Late yesterday, the full text of the President’s statement at the swearing in of Tanko Mohammed JSC was released. The first paragraph of his statement struck me. Why?

The President didn’t act on any of the following sections of the constitution: 153, 157 ( I think section 157 has been amended), 158, 292, parts 1 and 2 of the of 3rd schedule.
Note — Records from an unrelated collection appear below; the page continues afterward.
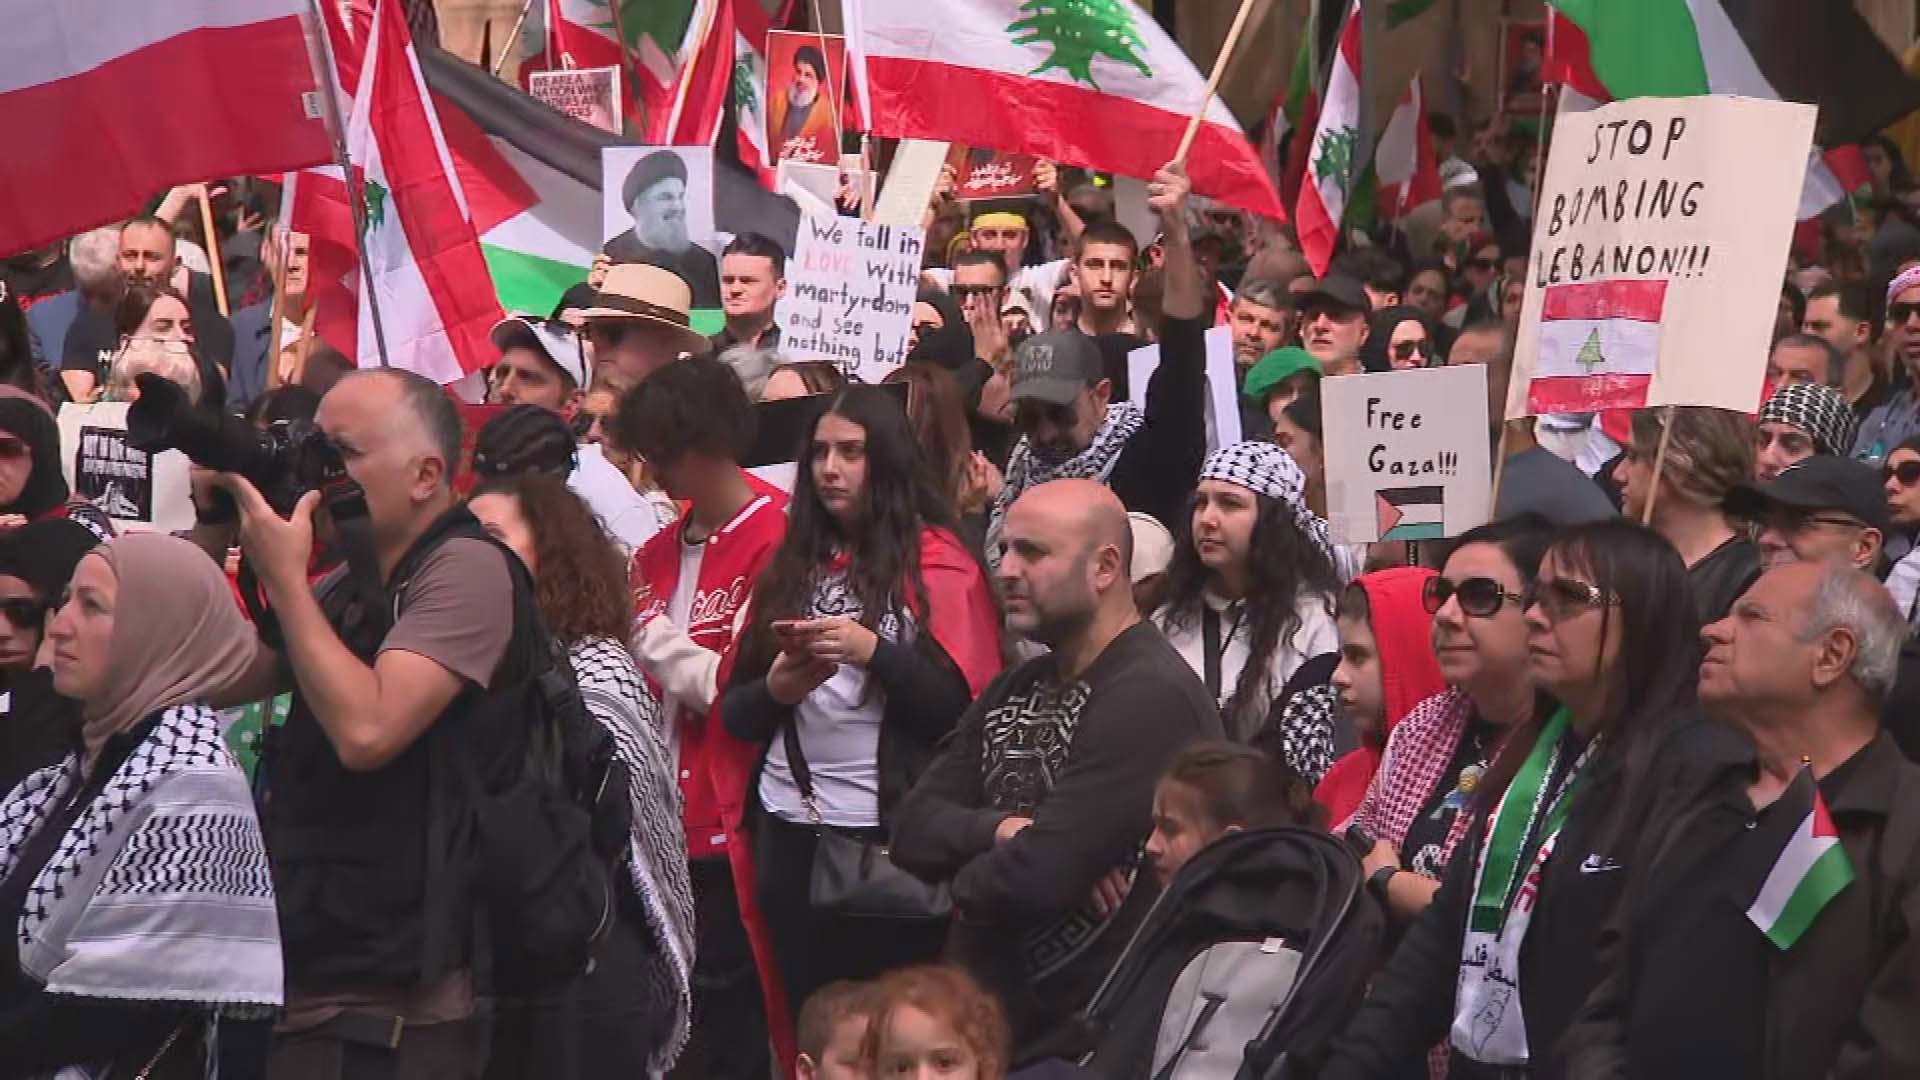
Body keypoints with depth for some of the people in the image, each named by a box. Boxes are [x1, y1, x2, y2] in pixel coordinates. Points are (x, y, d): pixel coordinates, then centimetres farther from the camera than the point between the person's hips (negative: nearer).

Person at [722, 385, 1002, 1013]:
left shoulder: (937, 564, -2)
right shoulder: (791, 565, 12)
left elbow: (967, 707, -11)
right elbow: (735, 716, 11)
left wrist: (872, 652, -20)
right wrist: (777, 689, -9)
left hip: (893, 834, -5)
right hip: (791, 830, 5)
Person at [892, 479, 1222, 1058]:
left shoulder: (1150, 696, -18)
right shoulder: (1016, 689, 14)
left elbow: (1037, 877, -24)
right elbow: (913, 828, 7)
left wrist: (966, 879, -2)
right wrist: (996, 830, -14)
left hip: (1087, 1033, -8)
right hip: (982, 1010, 8)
I’ll come to section 157 later- it is a dangerous section.

The President said he was acting on the directive of the Order of the Code of Conduct Tribunal dated 23 January 2019. For us to understand the absurdity of the President’s claim, we need to go back to 22 January 2019.

On 22 January 2019 when the case against CJN Onnoghen was last heard at the CCT, two issues were raised before tribunal. 1) The Motion challenging the jurisdiction of the Tribunal; 2) Motion for the Suspension of CJN.

On that day 22 January, Aliyu Umar told the Tribunal that his motion for suspension has been served and ready to be moved. The Tribunal told him that until the motion on jurisdiction is moved, he can’t move his. CCT adjourned to 28 January

for the CCT to hear the motion challenging its jurisdiction, then subsequently hear the motion for suspension. Two things we need to understand here about both motions.

1) Both motions are on notice, which means that the prosecution and defendants must be heard whenever they are moved. They’re consistent with the Rule of Fair Hearing- hear the other party.

2) They cannot be converted into ex parte motions (motions in which only one party is heard) once the other parties have been served or have become aware of the existence

Now, this is where the basis in which the President suspended CJN Onnoghen becomes illegal and unlawful and his action ultra vires. Here 》》》

Once a court’s jurisdiction is challenged by a party, the only jurisdiction the court has is to determine if indeed it has jurisdiction. No more.

When the CCT adjourned on 22 January to hear the motion challenging its jurisdiction on 28 January, it then had no jurisdiction to issue the late Justice Ikpeme-type ex parte order the President acted on

Further, once the defendant had been served and had become aware of the motion for suspension, the ex parte motion (hear one side) became an abuse of legal process and a violation of Section 36 (3) & (6) CFRN 1999.

Further, too, the motion for suspension was not brought under any specific rule of the Tribunal or sections of the constitution. The reference to the “inherent jurisdiction of this tribunal” stated in the ex parte motion is dubious

Section 6(6) (a) CFRN 1999 vests inherent jurisdiction on courts created under Section 6(5) and the CCT being not a creation of Section 6 (5) cannot claim “inherent jurisdiction under the constitution ”

The ex parte order doesn’t state who moved the motion in which the order was granted. Lawyers know that it is the practice that motions must be moved before the court makes an Order. Who moved the motion?

The order the President acted ultra vires is clearly the typical JANKARA order of yesteryears.

You see the President procured a Jankara order to suspend CJN Onnoghen. Worse still, it was done after the CCT had adjourned by a week. Perhaps it was obtained in the night, Justice Ikpeme-style.

Finally, I’m not sure if section 157 has been amended. I will look it up. It is a dangerous section as the President has the power to remove the Chairman NJC. Albeit by an address supported by 2/3 of Senate. Who’s NJC Chairman? CJN.

A very dangerous precedent indeed.

Finally, I agree with Solana Olumnhese who wrote:

“By unilaterally suspending the CJN and having him replaced, therefore, Buhari demonstrates either that he has not read the constitution; or that, having read it, he does not understand it; or that, understanding it, he does not care about it.

“Whatever it is, he has gambled on the silence or indifference of Nigerians who care about Nigeria.”